Despite the fact that great (and not-so-great) images are everywhere, I still love capturing beauty. I have reflected on this love and realize that with each capture I get a little hit of dopamine. It’s like love at first sight. Sometimes when I am photographing a beautiful woman I actually have a reaction like fear: what I am seeing through the lens will disappear unless I capture it! I rarely have the same reaction with beauty in nature, though I do find my pulse picks up when I’m trying to capture something outdoors in light that is changing overhead. It is a capture. That’s the word we photographers use. We make something beautiful ours. “A thing of beauty is a joy forever,” wrote the poet Keats. The poem continues, “Its loveliness increases; it will never / Pass into nothingness . . . .” Unfortunately, when we are glutted with images, any particular image does pass into the nothingness of the Internet. Our attention moves on.
So what has this to do with stained glass? Perhaps not much, but it partly explains why I am devoting more of my creative energy to glass, which by its nature is not ephemeral. Glass is not like a digital image. Stained glass changes depending on the light falling on it, from behind or in front. As you move in front of it, the light bouncing off the textures on its surface changes, moves about. Glass can be very abstract, or representational. Perhaps most important, stained glass is likely to hang around, to be cherished, to be passed down. Even architectural stained glass may be removed from dilapidated buildings and hung separately in places like restaurants. Very seldom is it junked, unless much of the glass has been broken.

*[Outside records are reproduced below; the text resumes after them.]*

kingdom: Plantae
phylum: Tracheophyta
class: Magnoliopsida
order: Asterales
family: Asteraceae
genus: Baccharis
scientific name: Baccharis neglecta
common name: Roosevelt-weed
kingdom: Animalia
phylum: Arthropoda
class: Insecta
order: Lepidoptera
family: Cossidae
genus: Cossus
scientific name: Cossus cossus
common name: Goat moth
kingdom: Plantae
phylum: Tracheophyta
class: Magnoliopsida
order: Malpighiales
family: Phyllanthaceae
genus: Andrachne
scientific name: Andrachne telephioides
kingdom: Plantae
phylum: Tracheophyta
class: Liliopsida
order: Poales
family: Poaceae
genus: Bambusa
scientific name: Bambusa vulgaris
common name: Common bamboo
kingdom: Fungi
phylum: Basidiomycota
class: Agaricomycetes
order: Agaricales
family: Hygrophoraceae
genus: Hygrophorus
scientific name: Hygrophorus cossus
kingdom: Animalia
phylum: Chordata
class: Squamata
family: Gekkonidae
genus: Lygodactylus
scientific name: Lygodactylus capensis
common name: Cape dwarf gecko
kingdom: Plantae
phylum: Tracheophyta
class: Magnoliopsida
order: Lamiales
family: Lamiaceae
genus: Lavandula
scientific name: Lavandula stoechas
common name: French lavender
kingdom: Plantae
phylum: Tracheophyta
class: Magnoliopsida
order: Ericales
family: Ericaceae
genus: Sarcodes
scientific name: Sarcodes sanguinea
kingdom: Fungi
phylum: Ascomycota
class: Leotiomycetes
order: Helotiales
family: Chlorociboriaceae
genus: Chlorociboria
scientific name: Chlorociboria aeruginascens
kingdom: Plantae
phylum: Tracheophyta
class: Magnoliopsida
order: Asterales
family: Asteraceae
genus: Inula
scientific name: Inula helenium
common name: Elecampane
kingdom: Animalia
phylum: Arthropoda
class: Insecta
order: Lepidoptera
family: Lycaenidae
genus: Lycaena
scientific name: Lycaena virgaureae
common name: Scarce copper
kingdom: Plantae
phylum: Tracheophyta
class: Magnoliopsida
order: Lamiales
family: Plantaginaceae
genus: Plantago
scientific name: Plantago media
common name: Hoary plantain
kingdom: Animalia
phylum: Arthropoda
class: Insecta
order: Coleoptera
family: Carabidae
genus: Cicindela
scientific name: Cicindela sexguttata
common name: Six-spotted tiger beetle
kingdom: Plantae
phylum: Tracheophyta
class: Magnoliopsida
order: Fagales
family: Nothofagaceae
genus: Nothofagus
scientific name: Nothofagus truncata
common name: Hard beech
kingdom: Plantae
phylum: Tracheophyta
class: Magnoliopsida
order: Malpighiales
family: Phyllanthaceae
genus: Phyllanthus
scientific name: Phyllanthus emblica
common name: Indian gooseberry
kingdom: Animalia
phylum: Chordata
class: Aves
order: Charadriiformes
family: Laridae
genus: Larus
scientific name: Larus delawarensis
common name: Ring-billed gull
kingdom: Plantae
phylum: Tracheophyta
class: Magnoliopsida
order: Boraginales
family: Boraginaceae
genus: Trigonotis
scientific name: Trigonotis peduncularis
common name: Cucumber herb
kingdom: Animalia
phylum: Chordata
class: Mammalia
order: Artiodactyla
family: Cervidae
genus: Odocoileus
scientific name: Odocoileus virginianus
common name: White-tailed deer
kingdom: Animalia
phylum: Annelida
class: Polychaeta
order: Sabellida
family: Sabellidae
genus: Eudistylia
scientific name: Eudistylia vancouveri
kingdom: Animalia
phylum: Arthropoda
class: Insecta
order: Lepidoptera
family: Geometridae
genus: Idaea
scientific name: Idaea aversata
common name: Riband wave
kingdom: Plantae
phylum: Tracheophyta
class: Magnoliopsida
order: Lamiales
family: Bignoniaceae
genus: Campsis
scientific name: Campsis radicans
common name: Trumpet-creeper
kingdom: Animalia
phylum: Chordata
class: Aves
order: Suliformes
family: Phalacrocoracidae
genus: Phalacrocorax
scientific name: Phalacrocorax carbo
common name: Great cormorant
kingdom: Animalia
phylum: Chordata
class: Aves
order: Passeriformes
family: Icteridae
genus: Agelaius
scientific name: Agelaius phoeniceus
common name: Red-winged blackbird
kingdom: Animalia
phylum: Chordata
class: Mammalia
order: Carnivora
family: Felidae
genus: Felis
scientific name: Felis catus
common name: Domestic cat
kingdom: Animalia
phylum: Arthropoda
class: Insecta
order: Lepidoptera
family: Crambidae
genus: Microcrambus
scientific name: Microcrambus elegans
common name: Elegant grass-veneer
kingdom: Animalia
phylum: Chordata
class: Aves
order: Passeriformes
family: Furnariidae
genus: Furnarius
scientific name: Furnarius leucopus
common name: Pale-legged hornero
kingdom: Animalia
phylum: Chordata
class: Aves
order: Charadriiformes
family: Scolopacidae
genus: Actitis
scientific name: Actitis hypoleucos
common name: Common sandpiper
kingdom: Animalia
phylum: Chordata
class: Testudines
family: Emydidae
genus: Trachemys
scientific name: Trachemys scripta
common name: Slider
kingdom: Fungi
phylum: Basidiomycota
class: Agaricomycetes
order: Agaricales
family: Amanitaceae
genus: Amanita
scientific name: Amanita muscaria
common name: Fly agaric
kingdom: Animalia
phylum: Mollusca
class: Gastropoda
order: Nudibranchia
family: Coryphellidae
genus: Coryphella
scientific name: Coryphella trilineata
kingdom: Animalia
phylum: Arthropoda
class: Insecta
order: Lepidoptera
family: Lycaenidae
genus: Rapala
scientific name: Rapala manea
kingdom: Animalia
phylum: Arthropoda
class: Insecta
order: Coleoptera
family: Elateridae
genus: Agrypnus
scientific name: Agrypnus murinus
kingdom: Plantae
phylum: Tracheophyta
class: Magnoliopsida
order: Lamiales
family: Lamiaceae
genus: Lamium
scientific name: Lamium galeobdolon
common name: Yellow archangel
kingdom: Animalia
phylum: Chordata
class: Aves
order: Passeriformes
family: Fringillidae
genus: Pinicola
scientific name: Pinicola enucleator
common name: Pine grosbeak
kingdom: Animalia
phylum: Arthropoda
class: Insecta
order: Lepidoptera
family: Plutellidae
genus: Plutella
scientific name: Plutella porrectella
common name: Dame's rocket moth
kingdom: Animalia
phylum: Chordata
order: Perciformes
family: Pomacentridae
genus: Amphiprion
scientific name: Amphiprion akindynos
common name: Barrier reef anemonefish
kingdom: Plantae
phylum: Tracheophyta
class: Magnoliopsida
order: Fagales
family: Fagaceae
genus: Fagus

Having restored a few windows, including these lead-came textured glass windows, below, I know that even these windows can be brought back, provided one has the unbroken, original glass.
(Click on images to see larger versions.)
I am no longer restoring windows, however, as I am really interested in creating new designs. For a while I was interested in the traditional, stylized mold.
Now I am interested in more abstract work (the first), or representational work, such as my latest, Glacier Bay II: Resurrexit. it was inspired by one of my photographic images (on the right).
So what goes into stained glass? First there is the design, whether abstract or stylized, on the one hand, or representational, on the other. In some ways this is the most important part of the work: if the design is strong as a “cartoon,” the beauty of the glass will fulfill its potential. If it is not, the glass my be pleasing, but it won’t make the design work. (For me, anyway, all I will notice are the flaws.) Once the design is drawn, I work on experimenting with color on the computer.
Then I choose the palette of glass: with too many colors, the mind can’t make sense of the pattern. With mountains, snowfields, and glaciers, you also want to show shadows. Tiffany used to layer glass behind glass to accomplish this. I did the same thing, using light-gray glass behind the foreground glass, with the piece BC Olympus, on the left. For Glacier Bay I, on the right, I used differently colored and textured glass, relying on the striations to indicate height or angle.
After I choose the glass, I set about copying the cartoon (using carbon paper under the original), then cutting out each paper piece from the copy, and marking the glass with a black magic marker around the paper shape. If the piece is at all complicated, so that a lot of time would be spent at the grinder, or glass wasted, I use my glass saw. First I glue the pattern piece to the glass (using rubber cement) so that I can guide the ring saw’s blade precisely. Then I start putting the pieces together, to make them all fit the pattern. This requires literally hours of grinding, especially for “glass-on-glass” pieces, as you want as little light as possible coming through the space between the pieces.
With standard stained glass work (copper foil), the process continues with the wrapping of the individual pieces of glass in the copper foil tape (sticky on one side), and the soldering of these pieces together. This gives you a panel that resembles the lead came ones found in many architectural pieces.
After soldering, the piece is framed in zinc “channel” (which gives it structural strength), cleaned of flux (a fluid used to make the solder flow and adhere to the copper), and rubbed with a polishing compound. Sometimes the piece is framed in wood instead of zinc.
With glass-on-glass pieces, the glue (Weldbond) takes weeks to cure. The piece can be hung, but it will not be ready for prime time until the glue is invisible. When it is ready, it can be photographed. Ideally it is captured with an even light behind it ,as well as in front, and no reflection.
It’s demanding, time-consuming work, but the result is a visual joy.